No sector económico do Estado tambem pouco tem sido 
feito. A deficiente organização governativa do sector, com vários 
ministros a mexerem no mesmo saco (ainda por cima de partidos e 
orientações politicas diferentes dentro do governo), que despejam 
sobre os sobrecarregados secretários de Estado matérias da maior 
sensibilidade politica (como as privatizações, por exemplo) não tem 
ajudado nada à necessária reestruturação do país. A eliminação de 
institutos publicos inuteis, bem como a privatização ou eliminação de 
empresas publicas deficitárias (como as dos transportes, da 
radiodifusão, da banca do Estado e outras) não tem obedecido a 
qualquer estratégia, mais parecendo constituir cada uma delas uma 
novela televisiva com actores variados, desde o tradicional vilão ao 
heroi que fica com a gaja boa no final. A recente incursão do ministro 
da Economia na área reservada do das Finanças a propósito da proposta 
de redução drástica do IRC (como quem descobre a pólvora em plena 
batalha) é boa prova do que afirmo, sobretudo depois do fiasco da 
tentativa desajeitada de alterar a TSU. 
Finalmente, nas Finanças a obra do ministro Gaspar 
tem sido notável. Fazer baixar em escassos 2 anos o nível de 
endividamento portugues, que há decadas não parava de subir, é obra. 

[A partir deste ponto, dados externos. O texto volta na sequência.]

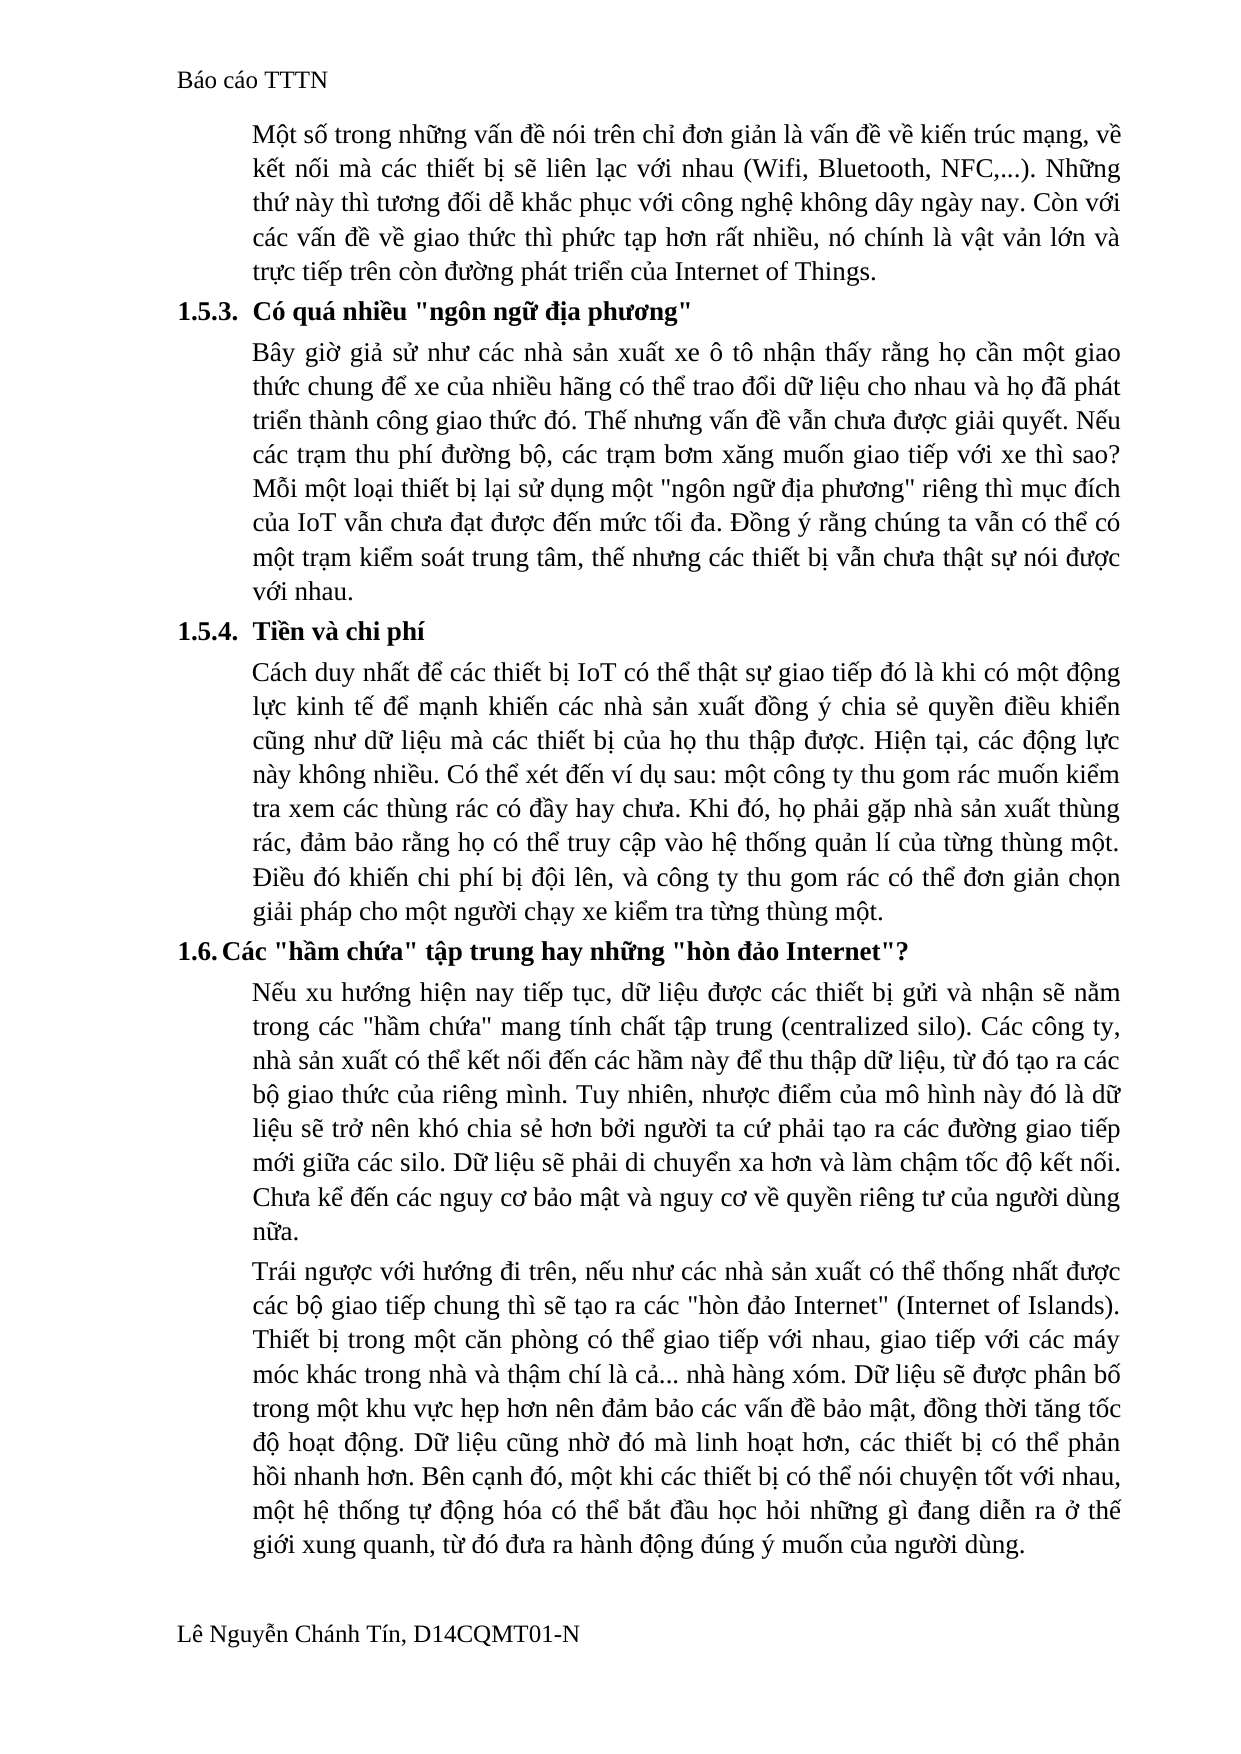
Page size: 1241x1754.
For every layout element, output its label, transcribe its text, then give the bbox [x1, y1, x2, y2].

list Bây giờ giả sử như các nhà sản xuất xe ô tô nhận thấy rằng họ cần một giao thức chung để xe của nhiều hãng có thể trao đổi dữ liệu cho nhau và họ đã phát triển thành công giao thức đó. Thế nhưng vấn đề vẫn chưa được giải quyết. Nếu các trạm thu phí đường bộ, các trạm bơm xăng muốn giao tiếp với xe thì sao? Mỗi một loại thiết bị lại sử dụng một "ngôn ngữ địa phương" riêng thì mục đích của IoT vẫn chưa đạt được đến mức tối đa. Đồng ý rằng chúng ta vẫn có thể có một trạm kiểm soát trung tâm, thế nhưng các thiết bị vẫn chưa thật sự nói được với nhau. [252, 336, 1122, 606]
list Cách duy nhất để các thiết bị IoT có thể thật sự giao tiếp đó là khi có một động lực kinh tế để mạnh khiến các nhà sản xuất đồng ý chia sẻ quyền điều khiển cũng như dữ liệu mà các thiết bị của họ thu thập được. Hiện tại, các động lực này không nhiều. Có thể xét đến ví dụ sau: một công ty thu gom rác muốn kiểm tra xem các thùng rác có đầy hay chưa. Khi đó, họ phải gặp nhà sản xuất thùng rác, đảm bảo rằng họ có thể truy cập vào hệ thống quản lí của từng thùng một. Điều đó khiến chi phí bị đội lên, và công ty thu gom rác có thể đơn giản chọn giải pháp cho một người chạy xe kiểm tra từng thùng một. [252, 656, 1122, 926]
list Có quá nhiều "ngôn ngữ địa phương" [177, 295, 1122, 326]
list Các "hầm chứa" tập trung hay những "hòn đảo Internet"? [177, 935, 1122, 966]
list Nếu xu hướng hiện nay tiếp tục, dữ liệu được các thiết bị gửi và nhận sẽ nằm trong các "hầm chứa" mang tính chất tập trung (centralized silo). Các công ty, nhà sản xuất có thể kết nối đến các hầm này để thu thập dữ liệu, từ đó tạo ra các bộ giao thức của riêng mình. Tuy nhiên, nhược điểm của mô hình này đó là dữ liệu sẽ trở nên khó chia sẻ hơn bởi người ta cứ phải tạo ra các đường giao tiếp mới giữa các silo. Dữ liệu sẽ phải di chuyển xa hơn và làm chậm tốc độ kết nối. Chưa kể đến các nguy cơ bảo mật và nguy cơ về quyền riêng tư của người dùng nữa. [252, 976, 1122, 1246]
list Một số trong những vấn đề nói trên chỉ đơn giản là vấn đề về kiến trúc mạng, về kết nối mà các thiết bị sẽ liên lạc với nhau (Wifi, Bluetooth, NFC,...). Những thứ này thì tương đối dễ khắc phục với công nghệ không dây ngày nay. Còn với các vấn đề về giao thức thì phức tạp hơn rất nhiều, nó chính là vật vản lớn và trực tiếp trên còn đường phát triển của Internet of Things. [252, 118, 1122, 286]
list Trái ngược với hướng đi trên, nếu như các nhà sản xuất có thể thống nhất được các bộ giao tiếp chung thì sẽ tạo ra các "hòn đảo Internet" (Internet of Islands). Thiết bị trong một căn phòng có thể giao tiếp với nhau, giao tiếp với các máy móc khác trong nhà và thậm chí là cả... nhà hàng xóm. Dữ liệu sẽ được phân bố trong một khu vực hẹp hơn nên đảm bảo các vấn đề bảo mật, đồng thời tăng tốc độ hoạt động. Dữ liệu cũng nhờ đó mà linh hoạt hơn, các thiết bị có thể phản hồi nhanh hơn. Bên cạnh đó, một khi các thiết bị có thể nói chuyện tốt với nhau, một hệ thống tự động hóa có thể bắt đầu học hỏi những gì đang diễn ra ở thế giới xung quanh, từ đó đưa ra hành động đúng ý muốn của người dùng. [252, 1255, 1122, 1560]
list Tiền và chi phí [177, 615, 1122, 646]
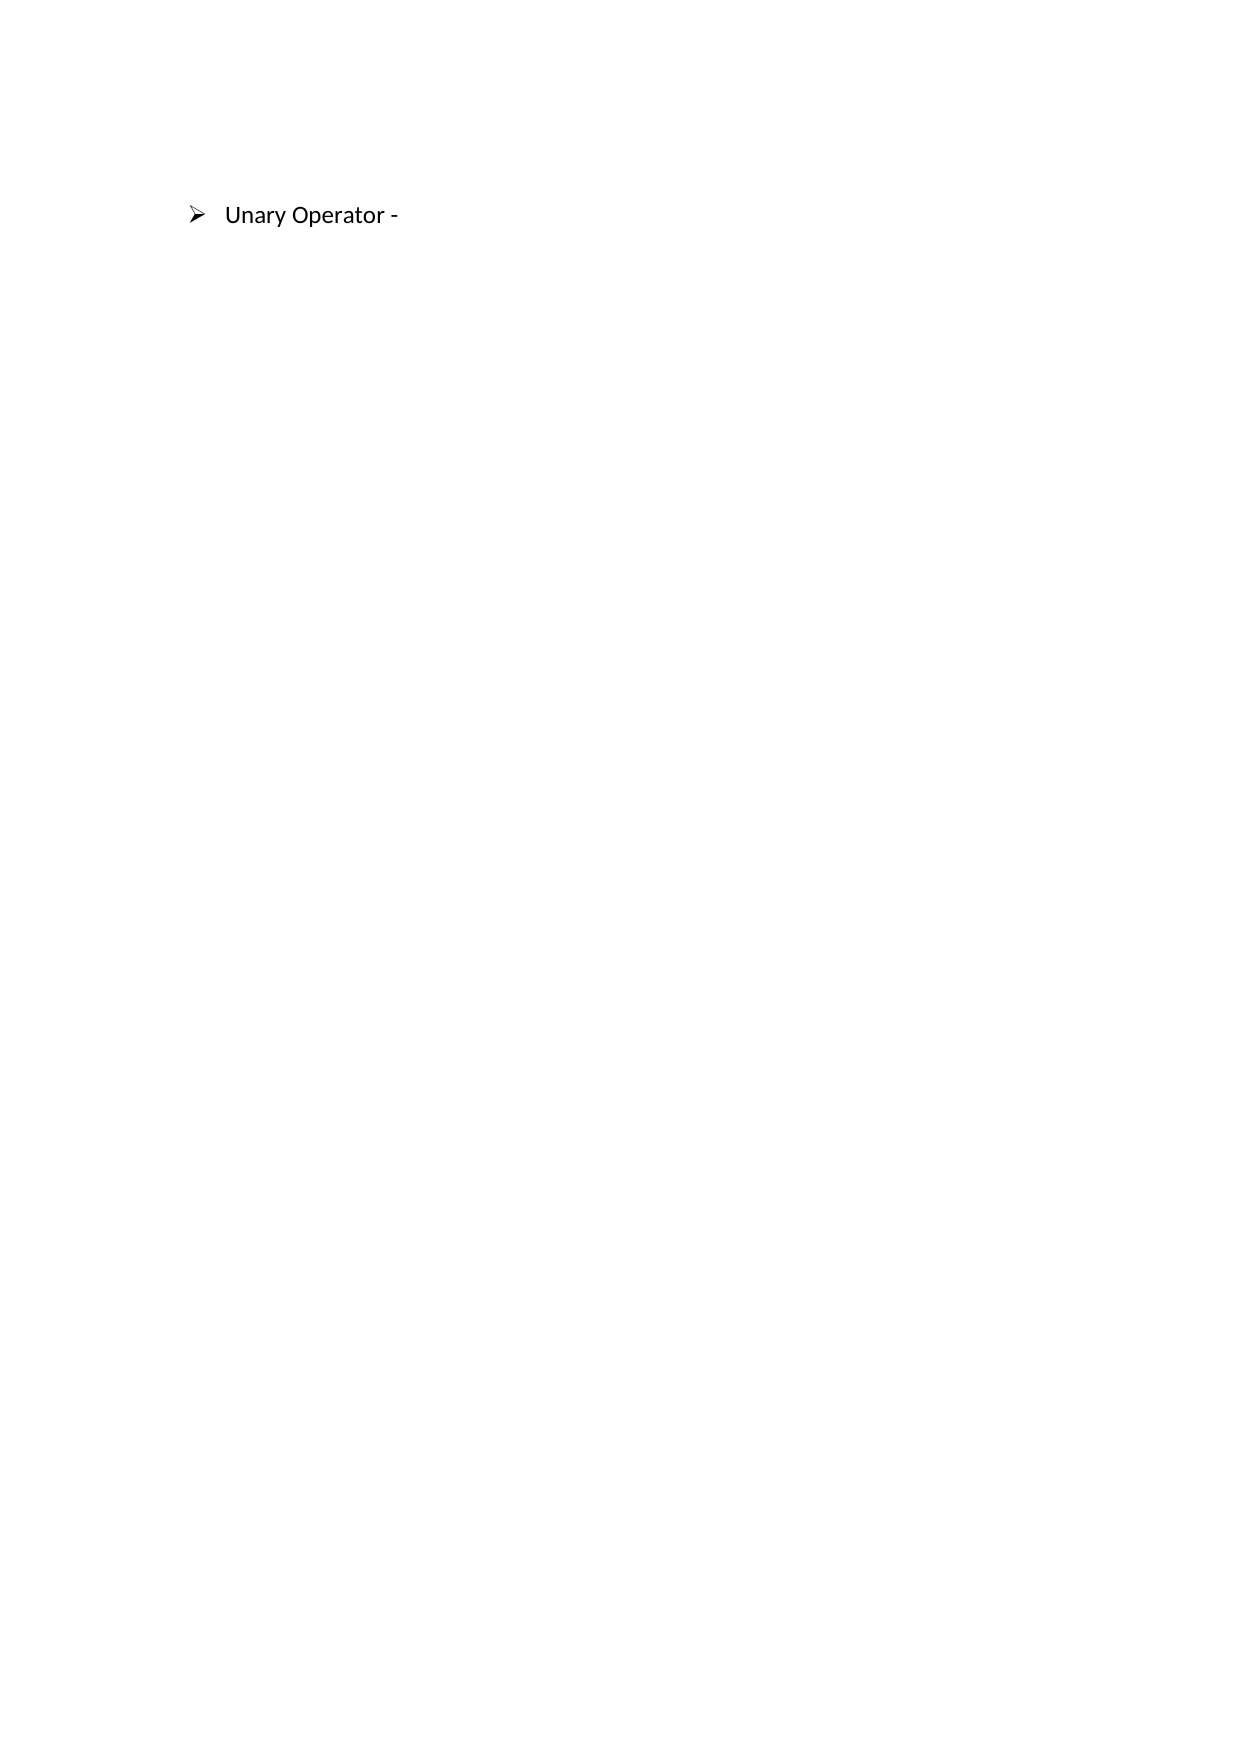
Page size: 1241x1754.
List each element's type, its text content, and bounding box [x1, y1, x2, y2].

list Unary Operator - [187, 199, 1090, 230]
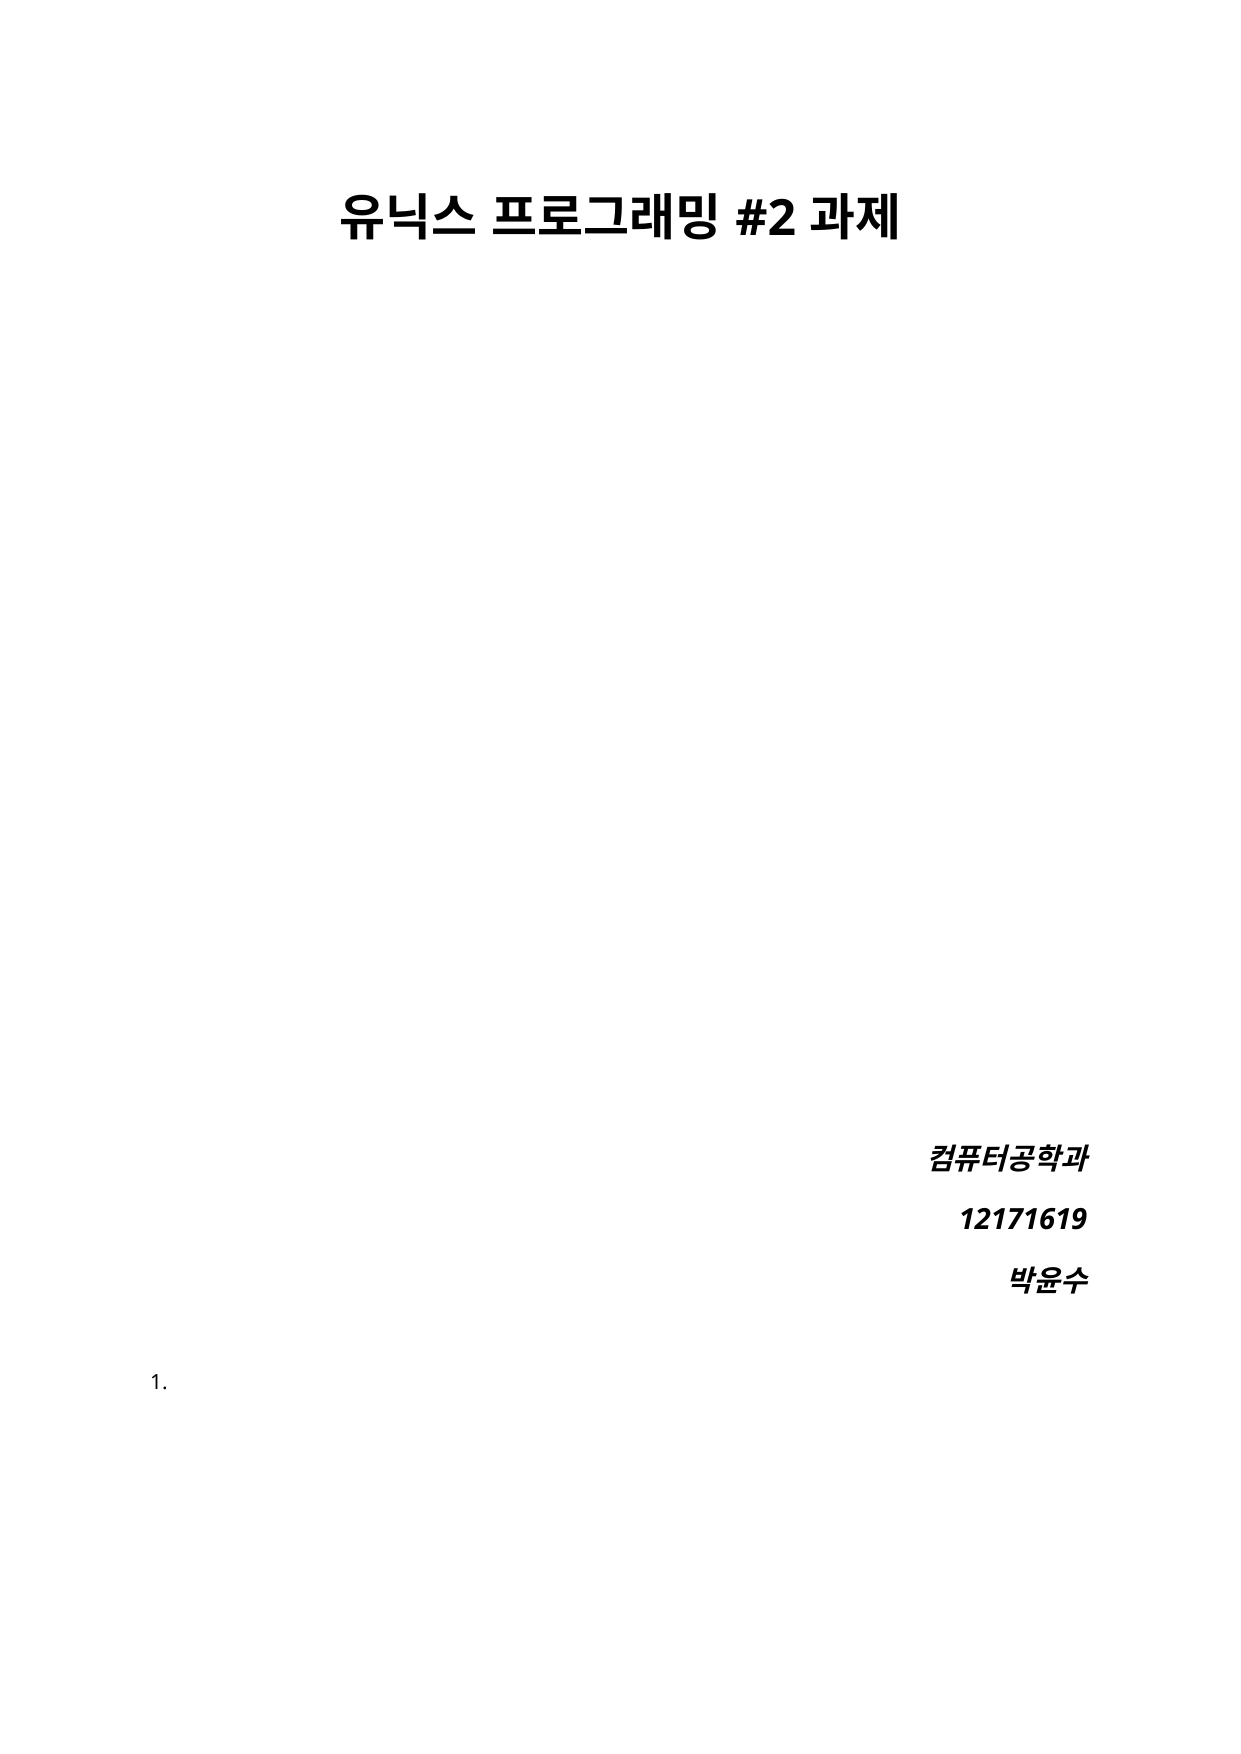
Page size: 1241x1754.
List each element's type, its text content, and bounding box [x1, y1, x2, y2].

text 컴퓨터공학과 [150, 1136, 1090, 1178]
text 유닉스 프로그래밍 #2 과제 [150, 177, 1090, 250]
text 1. [150, 1367, 1090, 1396]
text 12171619 [150, 1198, 1090, 1238]
text 박윤수 [150, 1257, 1090, 1300]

Como tambem tem sido obra a renegociação permanente com a troika das 
condições impostas pelos nossos credores no sentido de aligeirar o 
esforço de adaptação do país às novas condições de sobrevivencia. 
Pouco se tem falado deste trabalho permanente e exaustivo que a equipa 
de Gaspar (onde se destaca o secretário de Estado Moedas) tem feito em 
favor da recuperação do país. Não tem sido porem tão bem sucedido o 
resultado do trabalho no esforço para o abaixamento do defice. A 
dificuldade sentida no corte dos gastos pelo lado da despesa publica 
tem vindo a sobrecarregar desnecessariamente a factura fiscal dos 
cidadãos, o que traz consigo efeitos negativos na imagem do governo. A 
negociação permanente com o parceiro da coligação sobre as estratégias 
a seguir no que se refere aos cortes pelo lado da despesa não tem 
permitido a fluidez desejada na adaptação do défice orçamental às 
regras comunitárias. Mesmo assim, o défice baixou mais de 3 pontos 
percentuais em 2 anos e as projecções apontam para que se atinjam os 
valores calculados para o final da legislatura. Tambem a reconversão 
do funcionalismo publico, não só no seu redimensionamento, mas 
sobretudo na requalificação dos seus elementos, tem sofrido alguns 
atrasos causados maioritariamente pelos sindicatos do sector, que 
mostram pouca sensibilidade na abordagem global da situação. 
Last but not least, o primeiro-ministro tem 
demonstrado uma determinação a toda a prova. Num país de governação 
muito dificil, Passos Coelho tem demonstrado uma maturidade inesperada 
num homem tão jovem e politicamente inexperiente como ele era. 
Conseguiu entrar na intimidade e nas boas graças da chefe da Europa 
onde estamos inseridos e de quem dependemos cada vez mais. Delineou e 
executou uma estratégia de alianças intercontinentais notável. A sua 
aproximação à China e a Angola já está a produzir frutos e quem sabe 
se a longo prazo não nos confira um papel de distribuidor de jogo para 
o que sempre fomos dotados. O povo portugues é desconfiado e não gosta 
de mudanças rápidas. Salazar compreendeu isso muito bem e depressa. 
Talvez por isso tenha ficado 48 anos no poder. Passos Coelho não 
ambicionará certamente a tanto. Mas o que ambiciona é deixar Portugal 
mais direito e escorreito do que quando o recebeu. E por este andar 
acredito que o faça. Feliz Ano Novo!